Agents represent 1000 individuals and are uniform with respect to religious affiliation. Agents are sampled with respect to age and sex ratio; however, skew sampling is used to create agents with different demographic profiles with respect to these attributes. Agents also have attributes to capture propensities to conflict and tolerance, which affect agent behavior and interact in the aggregate with the macro-level model to localize reports of conflict. (212)
Key variables in their simulation are religious identity, demographic change, population density, the history of recent inter-group conflict, and geographical location. The action space for individuals is: move location, mobilize for violence. And their model is calibrated to real data drawn from four states in Northwest India. Their basic finding is this: "Conflict is predicted in this model where islands or peninsulas of one ethnicity are surrounded by a sea of another (Figure 2.1)."

Kent McClelland offers a computational model that responds to Randall Collins' concepts of "C-Escalation" and "D-Escalation" in inter-group conflict. McClelland's piece is "CYCLES OF CONFLICT A Computational Modeling Alternative to Collins’s Theory of Conflict Escalation" (link). Here is how he describes his approach:
In this paper, I use a variation of systems theory to construct a multi-agent computational model of dynamic social interaction that shows how the conflict-escalation processes described by Collins can be generated in computer simulations. Like his, my model relies on feedback loops, but the mathematical formulas in my model use negative feedback loops, rather than positive feedback loops, to generate the collective processes of positive feedback described in Collins’s model of conflict escalation. My analysis relies on perceptual control theory (PCT), a dynamic-systems model of human behavior, which proposes that neural circuits in the brain are organized into hierarchies of negative-feedback control systems, and that individuals use these control systems to manipulate their own environments in order to control the flow of perceptual input in accordance with their internally generated preferences and expectations. (6)
Lars-Erik Cederman uses an ABM approach to model geopolitical boundaries (link). Here is how he describes his goals:
A decade ago, the Soviet Union ceased to exist, Yugoslavia started to disintegrate, and Germany reunified. Marking the end of the Cold War, these epochal events illustrate vividly that change in world politics features not just policy shifts but also can affect states' boundaries and, sometimes, their very existence. Clearly, any theory aspiring to explain such transformations or, more generally, the longue durée of history, must endogenize the actors themselves.

The current paper describes how agent based modeling can be used to capture transformations of this boundary transforming kind. This is a different argument from that advanced by most agent-based modelers, who resort to computational methods because they lend themselves to exploring heterogeneous and boundedly rational, but otherwise fixed, actors in complex social environments (1, 2). Without discounting the importance of this research, I will use illustrations from my own modeling framework to illustrate how it is possible to go beyond this mostly behavioral agenda. The main emphasis will be on the contribution of specific computational techniques to conceptualization of difficult to grasp notions such as agency, culture, and identity. Although a complete specification of the models goes beyond the current scope, the paper closes with a discussion of some of their key findings.

■ Given material ■
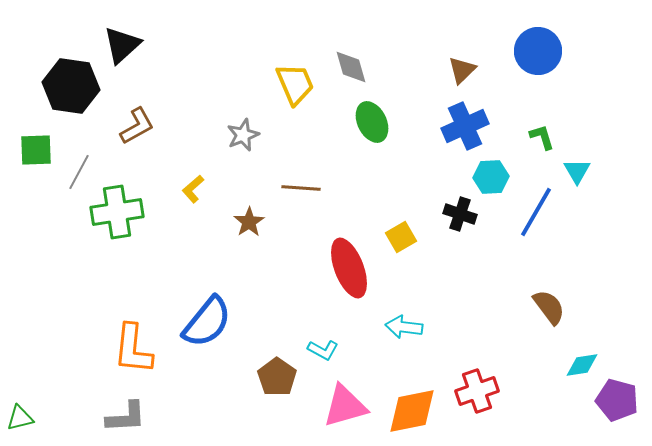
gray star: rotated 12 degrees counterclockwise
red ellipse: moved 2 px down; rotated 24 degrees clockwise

■ Exercise directions ■
In the passage on computational models of conflict, what theory does McClelland's analysis rely on? Nothing in the lines is needed here.

■ Final result ■
Perceptual control theory (PCT).